Hay quienes afirman, considerando su movimiento dirigido y coordinado, que en muchas ocasiones emulan la toma decisiones. En ciertos suelos, los hongos micorrízicos (con micelio) son tan abundantes que representan hasta el 60% de la biomasa microbiana total del suelo. Cumplen funciones fundamentales, como la descomposición y simbiosis del bosque, formando carreteras subterráneas por donde transitan todo tipo de moléculas y nutrientes.
El organismo vivo más grande del mundo es, de hecho, el micelio de un hongo (Armillaria ostoyae) que habita en el noreste de Oregon en los Estados Unidos; abarca 965 hectáreas y tiene una edad de al menos 2500 años. A estas redes inmensas –que se comunican a través de señales bioquímicas y eléctricas– les han dado el nombre de Wood Wide Web o el internet de los bosques, haciendo referencia a los grandes flujos de información que mantienen la homeostasis del ecosistema.

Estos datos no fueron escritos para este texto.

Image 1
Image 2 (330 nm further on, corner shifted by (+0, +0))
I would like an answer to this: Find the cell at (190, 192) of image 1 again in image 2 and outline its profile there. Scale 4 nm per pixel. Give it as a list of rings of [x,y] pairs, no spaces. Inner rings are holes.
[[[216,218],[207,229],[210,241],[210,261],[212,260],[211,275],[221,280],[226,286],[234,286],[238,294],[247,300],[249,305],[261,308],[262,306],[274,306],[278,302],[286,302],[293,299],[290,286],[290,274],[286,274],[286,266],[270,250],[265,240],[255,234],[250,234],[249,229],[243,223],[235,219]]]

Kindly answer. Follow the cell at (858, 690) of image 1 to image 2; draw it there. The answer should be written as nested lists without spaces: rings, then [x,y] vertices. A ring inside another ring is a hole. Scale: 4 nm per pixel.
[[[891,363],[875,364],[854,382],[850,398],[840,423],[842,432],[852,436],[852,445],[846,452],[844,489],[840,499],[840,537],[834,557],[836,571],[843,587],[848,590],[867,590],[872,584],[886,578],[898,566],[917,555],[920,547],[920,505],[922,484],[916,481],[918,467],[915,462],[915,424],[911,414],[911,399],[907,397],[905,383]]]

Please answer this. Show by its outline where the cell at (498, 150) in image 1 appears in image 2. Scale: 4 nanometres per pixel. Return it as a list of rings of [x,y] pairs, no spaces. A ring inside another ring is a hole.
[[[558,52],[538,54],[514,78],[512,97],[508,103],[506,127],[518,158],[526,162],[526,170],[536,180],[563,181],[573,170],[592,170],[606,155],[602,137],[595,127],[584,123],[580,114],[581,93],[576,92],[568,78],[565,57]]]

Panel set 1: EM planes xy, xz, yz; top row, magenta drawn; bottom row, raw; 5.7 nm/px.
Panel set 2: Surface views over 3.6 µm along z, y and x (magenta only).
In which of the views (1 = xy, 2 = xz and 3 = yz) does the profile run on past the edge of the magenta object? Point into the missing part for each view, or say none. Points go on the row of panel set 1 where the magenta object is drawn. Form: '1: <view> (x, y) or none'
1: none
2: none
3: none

Los biólogos conductivistas distinguen dos tipos de comportamiento: innatos (reflejos e instintos) y aprendidos. Estos últimos requieren de modificaciones persistentes y adaptativas, basadas en las experiencias del organismo (memoria). La memoria de los organismos aneurales se ha categorizado en externa y somática.
La memoria externa proviene de las señales depositadas en el ambiente, como algunos sustratos del moho mucilagenoso o las feromonas en las colonias de hormigas para atraer a otros individuos. Por otra parte, la memoria somática resulta de cambios epigenéticos en las células producidos por el ambiente. A través de este tipo de memoria los organismos aneurales son capaces encontrar nuevas rutas hacia mejores suelos o evitar factores estresantes.
Esto ha llevado a repensar –y en ocasiones a ampliar– la definición misma del “cerebro”. Cada vez más crece el número los autores que abogan por un panorama vasto, que incluya desde los sistemas nerviosos no centralizados ínfimos hasta los sistemas cognitivos “sólidos y líquidos”. Incluso algunos apuntan a las interesantes habilidades computacionales de las plantas, si bien el concepto de “inteligencia vegetal” está lleno de controversias.
Pese a los muchos avances en las investigaciones sobre estos modelos, otros se muestras reticentes al concepto de sistemas cognitivos. Una distinción más formal entre computación y procesamiento –términos muchas veces utilizados como intercambiables– sería necesaria.
Solo modelos más rigurosos sobre los problemas que pueden resolver o no los “cerebros líquidos” arrojará luces en cuanto a los potenciales y límites de estos sistemas. Más aún, comprender dichos sistemas primordiales es indispensable para dilucidar los mecanismos de sistemas nerviosos más complejos, nada menos que el de nosotros mismos.